Boulogne-sur-Mer. – L'officier municipal maître d'anglais. – Arrivée de Pereyra, agent du comité de salut public. – Une famille d'émigrés. – Avis important. – Arrivée de Joseph Lebon. – Liste des suspects. – Stupeur causée par les arrestations pendant la nuit. – Le perruquier Agneret. – Je suis arrêtée ainsi que la famille de lady Montaigue. On nous conduit dans la cathédrale. – La soeur de mademoiselle Desgarcins. – J'obtiens une entrevue avec Joseph Lebon. – Manière dont je me tire d'affaire. – Un bal de section.
À notre retour il y avait beaucoup d'Anglais à Boulogne-sur-Mer, et notre société fut aussi agréable et aussi paisible qu'on pouvait l'espérer à une pareille époque, jusqu'à l'arrivée d'un commissaire de la convention.

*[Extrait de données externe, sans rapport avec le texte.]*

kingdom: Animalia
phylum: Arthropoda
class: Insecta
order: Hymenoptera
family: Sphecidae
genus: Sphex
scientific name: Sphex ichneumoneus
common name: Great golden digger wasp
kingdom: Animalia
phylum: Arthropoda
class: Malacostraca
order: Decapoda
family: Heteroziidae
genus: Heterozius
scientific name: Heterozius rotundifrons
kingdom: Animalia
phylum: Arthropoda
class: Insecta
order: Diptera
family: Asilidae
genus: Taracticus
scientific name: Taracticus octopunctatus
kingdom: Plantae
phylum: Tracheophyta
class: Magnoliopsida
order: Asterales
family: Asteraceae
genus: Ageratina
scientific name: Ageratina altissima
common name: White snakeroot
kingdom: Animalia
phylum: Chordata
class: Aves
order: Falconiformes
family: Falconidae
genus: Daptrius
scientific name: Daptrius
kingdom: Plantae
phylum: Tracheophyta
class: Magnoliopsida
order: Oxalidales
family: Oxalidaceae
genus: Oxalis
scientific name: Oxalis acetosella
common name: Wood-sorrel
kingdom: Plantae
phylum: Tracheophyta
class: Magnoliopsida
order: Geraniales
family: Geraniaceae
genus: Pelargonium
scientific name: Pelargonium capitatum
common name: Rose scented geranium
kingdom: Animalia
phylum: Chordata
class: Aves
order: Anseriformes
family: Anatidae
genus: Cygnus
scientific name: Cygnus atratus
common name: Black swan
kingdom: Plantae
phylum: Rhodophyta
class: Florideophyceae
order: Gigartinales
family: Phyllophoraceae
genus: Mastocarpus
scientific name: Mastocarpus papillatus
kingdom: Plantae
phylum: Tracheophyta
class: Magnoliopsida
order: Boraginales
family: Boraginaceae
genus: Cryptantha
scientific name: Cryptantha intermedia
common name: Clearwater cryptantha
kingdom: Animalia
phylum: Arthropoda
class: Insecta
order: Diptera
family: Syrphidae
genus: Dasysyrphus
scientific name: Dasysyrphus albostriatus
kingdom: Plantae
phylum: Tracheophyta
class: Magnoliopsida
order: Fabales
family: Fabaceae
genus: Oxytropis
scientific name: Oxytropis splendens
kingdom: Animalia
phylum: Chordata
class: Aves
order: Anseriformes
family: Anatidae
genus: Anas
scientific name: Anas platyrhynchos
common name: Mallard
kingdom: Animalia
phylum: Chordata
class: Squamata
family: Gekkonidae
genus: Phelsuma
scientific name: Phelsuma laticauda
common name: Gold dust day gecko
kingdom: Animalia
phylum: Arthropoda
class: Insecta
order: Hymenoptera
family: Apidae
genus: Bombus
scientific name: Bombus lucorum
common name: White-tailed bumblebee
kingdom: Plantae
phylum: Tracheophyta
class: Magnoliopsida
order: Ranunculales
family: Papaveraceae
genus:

C'était un nommé Pereyra, ce même juif portugais qui avait accompagné Marat chez Talma. Je le connaissais donc de vue et de réputation; il avait de l'esprit et beaucoup d'astuce, de bonnes manières, des formes convenables; enfin c'était un homme dangereux. Il parlait parfaitement anglais. Il chercha à s'introduire dans plusieurs maisons anglaises, ce qui ne lui fut pas difficile. Quelqu'un me dit d'avertir mes amis de prendre garde à ce qu'ils diraient devant lui, parce que c'était un espion du comité de salut public. Je m'en doutais du reste, car j'avais remarqué qu'à table il trouvait le moyen de griser promptement ces messieurs, et que tout en buvant autant et même plus qu'eux, il conservait toute sa tête et son sang-froid. Je les en avertis plusieurs fois; mais ce Pereyra profitait de l'usage qui oblige les dames de quitter la table, au dessert, tandis que les hommes restent à fumer, à boire et à parler politique. Plusieurs de ceux qui furent arrêtés dans la suite ne le durent qu'à cette circonstance.
Quant à moi, il cherchait à m'effrayer sur le sort à venir des personnes de ma connaissance ou de mes amis, peut-être dans l'espoir de me faire parler aussi, mais nous jouions au plus fin, car je causais volontiers avec lui dans la même intention. Il y avait à Boulogne une famille d'émigrés; je ne la connaissais pas, mais lorsque nous nous rencontrions à la promenade nous nous saluions. Pereyra parlant souvent d'eux, je cherchai l'occasion de leur dire en passant un mot, pour les avertir de se tenir sur leurs gardes. Je fus assez long-temps sans pouvoir y parvenir: enfin, un jour que Pereyra me plaisantait, en les appelant mes amis, car il avait remarqué que je leur portais intérêt, je cherchai à lui faire dire quelque chose de plus.
– Que pourrait-il donc leur arriver de si fâcheux, s'ils étaient arrêtés? lui dis-je en m'efforçant de sourire.
– Ah! une misère! ils seraient fusillés.
Je fis un mouvement.
– Je croyais qu'ils seraient seulement enfermés jusqu'à la paix, repris-je.
– Du tout; la loi sur les émigrés est précise. Il n'en manque pas ici: c'est le foyer de l'émigration.
Je fus fort effrayée, et il me sembla que je me ferais un reproche toute ma vie, s'il leur arrivait malheur. J'écrivis au crayon, sur un petit morceau de papier: «Ne restez pas ici, vous seriez arrêtés.»